**RECORDED INFORMATION**
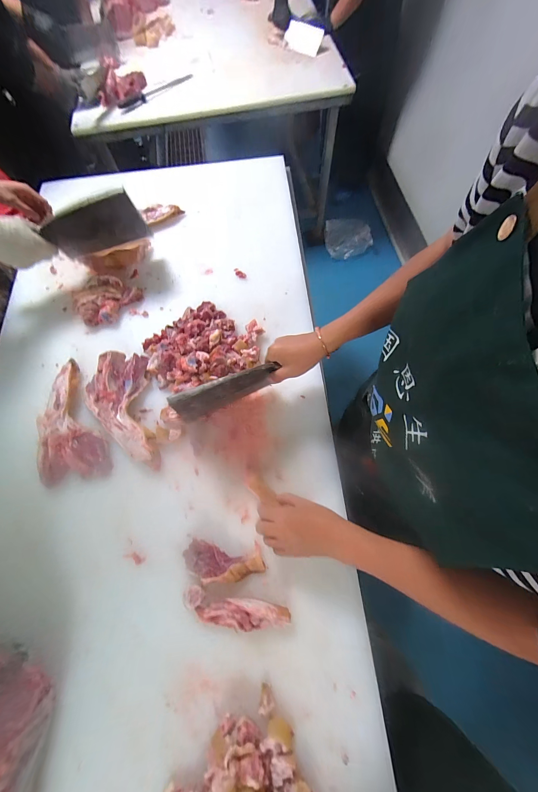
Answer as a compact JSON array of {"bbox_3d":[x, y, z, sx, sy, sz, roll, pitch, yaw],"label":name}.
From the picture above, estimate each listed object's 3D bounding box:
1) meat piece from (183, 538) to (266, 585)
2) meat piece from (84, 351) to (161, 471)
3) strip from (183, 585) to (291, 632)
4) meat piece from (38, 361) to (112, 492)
[{"bbox_3d":[-0.081,0.298,0.515,0.139,0.032,0.067,-2,69,1],"label":"meat piece"},{"bbox_3d":[-0.322,0.032,0.608,0.141,0.038,0.272,-15,69,-4],"label":"meat piece"},{"bbox_3d":[-0.058,0.369,0.481,0.179,0.029,0.048,9,69,5],"label":"strip"},{"bbox_3d":[-0.436,0.063,0.609,0.121,0.034,0.266,-26,70,-8],"label":"meat piece"}]

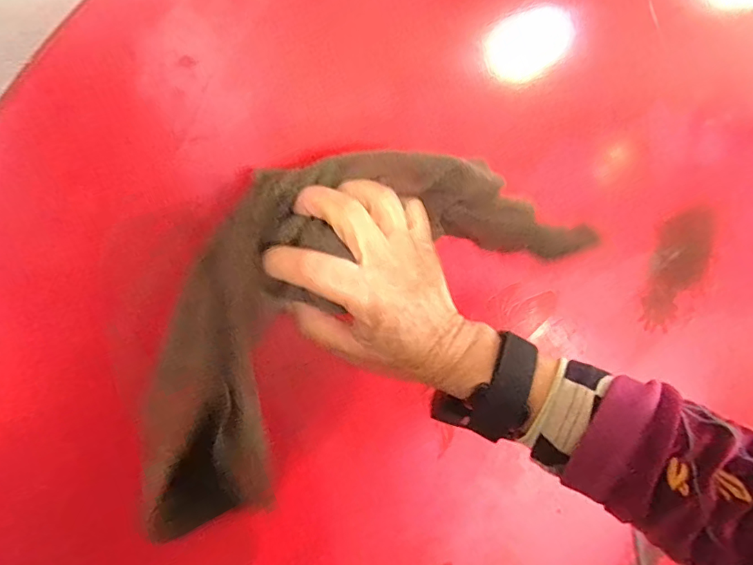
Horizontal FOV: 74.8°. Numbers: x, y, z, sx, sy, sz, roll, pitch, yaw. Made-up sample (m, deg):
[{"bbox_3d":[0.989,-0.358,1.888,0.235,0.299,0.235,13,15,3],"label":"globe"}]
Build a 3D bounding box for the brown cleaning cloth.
[{"bbox_3d":[-0.017,-0.002,0.291,0.299,0.144,0.025,-36,9,-15],"label":"brown cleaning cloth"}]

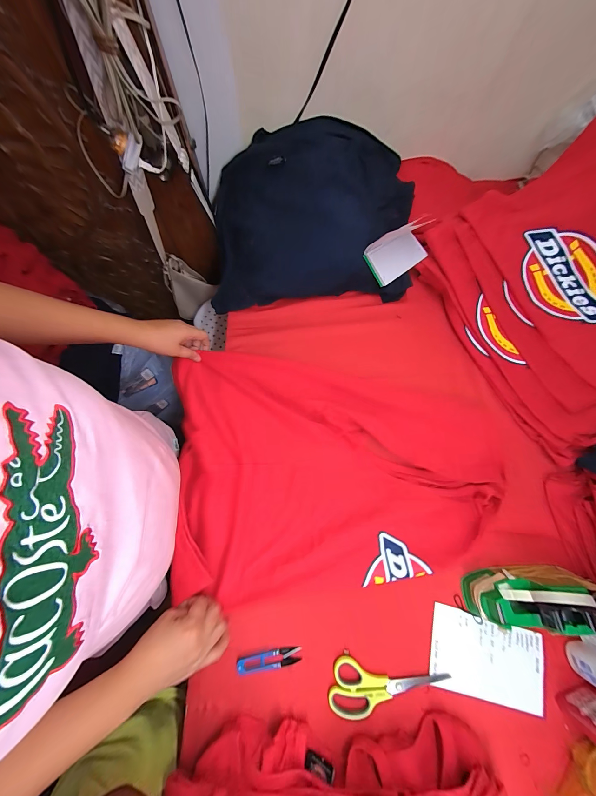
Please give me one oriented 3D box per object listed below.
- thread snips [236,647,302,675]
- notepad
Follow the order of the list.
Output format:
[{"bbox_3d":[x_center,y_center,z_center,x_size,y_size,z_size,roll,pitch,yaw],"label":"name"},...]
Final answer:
[{"bbox_3d":[-0.047,0.429,0.424,0.102,0.010,0.026,-11,73,-1],"label":"thread snips"},{"bbox_3d":[0.225,-0.319,0.563,0.139,0.067,0.092,-35,107,-1],"label":"notepad"}]

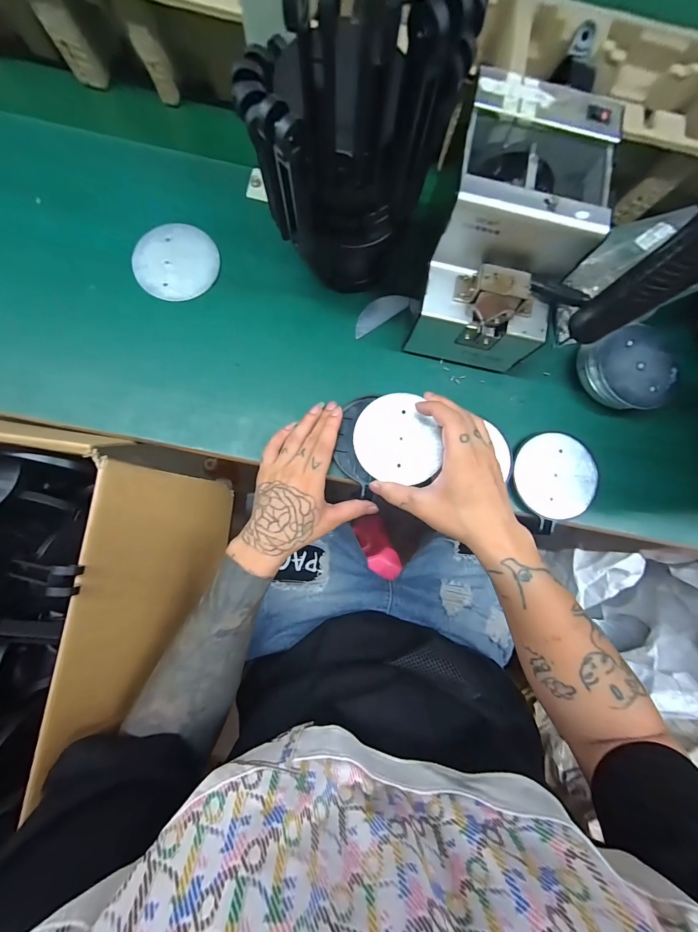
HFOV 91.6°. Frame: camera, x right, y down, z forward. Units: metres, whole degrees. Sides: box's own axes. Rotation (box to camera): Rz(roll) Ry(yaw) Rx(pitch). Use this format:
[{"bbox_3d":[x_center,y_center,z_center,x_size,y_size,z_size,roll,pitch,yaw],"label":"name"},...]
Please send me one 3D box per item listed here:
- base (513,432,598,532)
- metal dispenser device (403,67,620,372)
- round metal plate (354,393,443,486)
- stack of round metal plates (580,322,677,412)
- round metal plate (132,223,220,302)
[{"bbox_3d":[0.231,0.012,0.381,0.093,0.013,0.096,1,83,-5],"label":"base"},{"bbox_3d":[0.144,-0.210,0.334,0.125,0.151,0.172,8,82,-3],"label":"metal dispenser device"},{"bbox_3d":[0.050,-0.029,0.346,0.086,0.011,0.090,1,83,-5],"label":"round metal plate"},{"bbox_3d":[0.315,-0.107,0.391,0.092,0.042,0.095,-20,85,-7],"label":"stack of round metal plates"},{"bbox_3d":[-0.197,-0.232,0.387,0.090,0.004,0.088,0,86,-5],"label":"round metal plate"}]

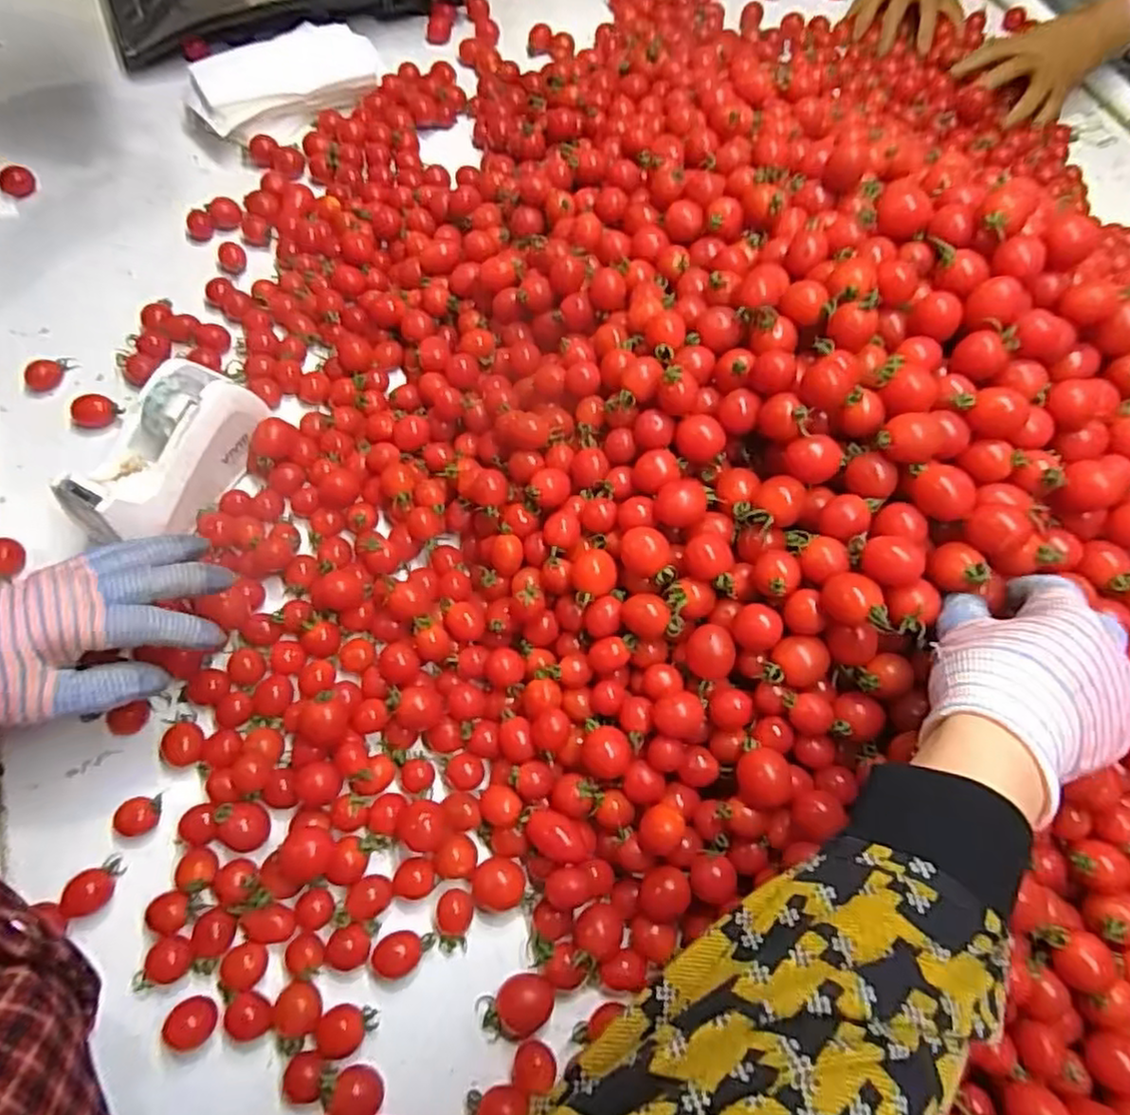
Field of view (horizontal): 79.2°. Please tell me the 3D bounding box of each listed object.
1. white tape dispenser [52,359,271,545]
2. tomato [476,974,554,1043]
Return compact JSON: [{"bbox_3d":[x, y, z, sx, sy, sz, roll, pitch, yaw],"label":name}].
[{"bbox_3d":[-0.273,-0.069,0.466,0.059,0.065,0.133,28,70,9],"label":"white tape dispenser"},{"bbox_3d":[-0.026,0.247,0.373,0.041,0.021,0.027,-30,72,-13],"label":"tomato"}]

**PROBLEM TO WORK ON**
For the listing above, work out how many lines contain the string "object" and return only that figure.

**SOLUTION FOR THIS TASK**
3